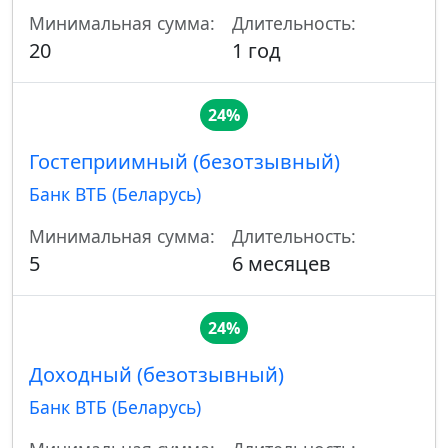
Минимальная сумма:
Длительность:
20
1 год
24%
Гостеприимный (безотзывный)
Банк ВТБ (Беларусь)
Минимальная сумма:
Длительность:
5
6 месяцев
24%
Доходный (безотзывный)
Банк ВТБ (Беларусь)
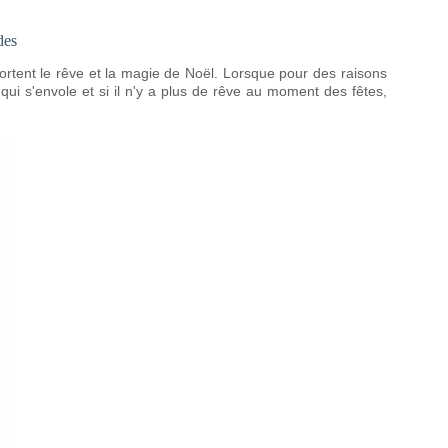
des
pportent le rêve et la magie de Noël. Lorsque pour des raisons
qui s'envole et si il n'y a plus de rêve au moment des fêtes,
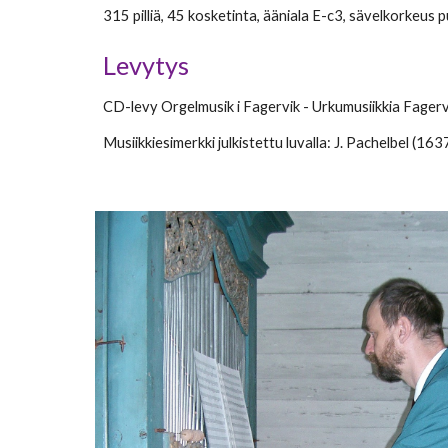
315
pilliä
, 45
kosketinta
,
ääniala
E-c3,
sävelkorkeus p
Levytys
CD
-levy
Orgelmusik i Fagervik - Urkumusiikkia Fagerv
Musiikkiesimerkki julkistettu luvalla: J. Pachelbel (1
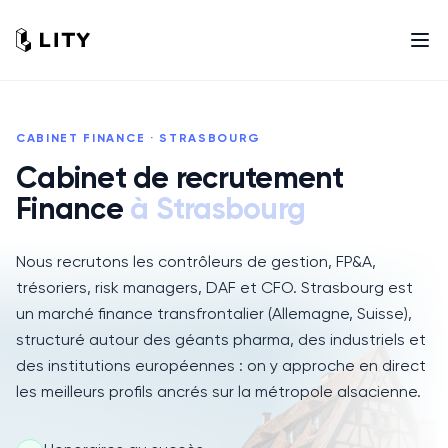
CABINET
FINANCE
·
STRASBOURG
Cabinet de recrutement
Finance
à
Strasbourg
Vue de
Strasbourg
Nous recrutons les contrôleurs de gestion, FP&A,
trésoriers, risk managers, DAF et CFO. Strasbourg est
un marché finance transfrontalier (Allemagne, Suisse),
structuré autour des géants pharma, des industriels et
des institutions européennes : on y approche en direct
les meilleurs profils ancrés sur la métropole alsacienne.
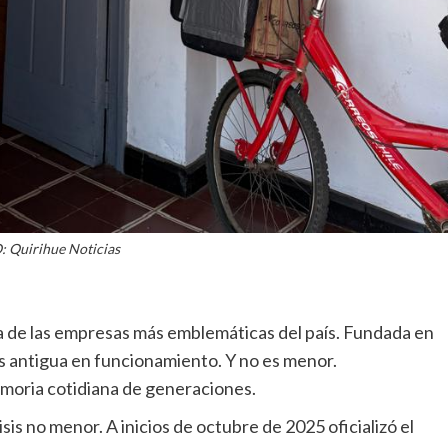
 Quirihue Noticias
a de las empresas más emblemáticas del país. Fundada en
ás antigua en funcionamiento. Y no es menor.
emoria cotidiana de generaciones.
is no menor. A inicios de octubre de 2025 oficializó el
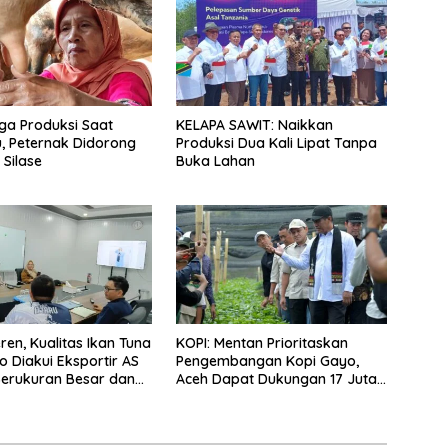
ga Produksi Saat
KELAPA SAWIT: Naikkan
, Peternak Didorong
Produksi Dua Kali Lipat Tanpa
Silase
Buka Lahan
ren, Kualitas Ikan Tuna
KOPI: Mentan Prioritaskan
o Diakui Eksportir AS
Pengembangan Kopi Gayo,
erukuran Besar dan
Aceh Dapat Dukungan 17 Juta
 yang Terjaga
Bibit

* To do:
Emit the lines of the material exactly, from its first line to the line containing "les meilleurs profils", inclusive; leave every picture out.

* Response to the task:
Минимальная сумма:
Длительность:
20
1 год
24%
Гостеприимный (безотзывный)
Банк ВТБ (Беларусь)
Минимальная сумма:
Длительность:
5
6 месяцев
24%
Доходный (безотзывный)
Банк ВТБ (Беларусь)
des
pportent le rêve et la magie de Noël. Lorsque pour des raisons
qui s'envole et si il n'y a plus de rêve au moment des fêtes,
315
pilliä
, 45
kosketinta
,
ääniala
E-c3,
sävelkorkeus p
Levytys
CD
-levy
Orgelmusik i Fagervik - Urkumusiikkia Fagerv
Musiikkiesimerkki julkistettu luvalla: J. Pachelbel (1
CABINET
FINANCE
·
STRASBOURG
Cabinet de recrutement
Finance
à
Strasbourg
Vue de
Strasbourg
Nous recrutons les contrôleurs de gestion, FP&A,
trésoriers, risk managers, DAF et CFO. Strasbourg est
un marché finance transfrontalier (Allemagne, Suisse),
structuré autour des géants pharma, des industriels et
des institutions européennes : on y approche en direct
les meilleurs profils ancrés sur la métropole alsacienne.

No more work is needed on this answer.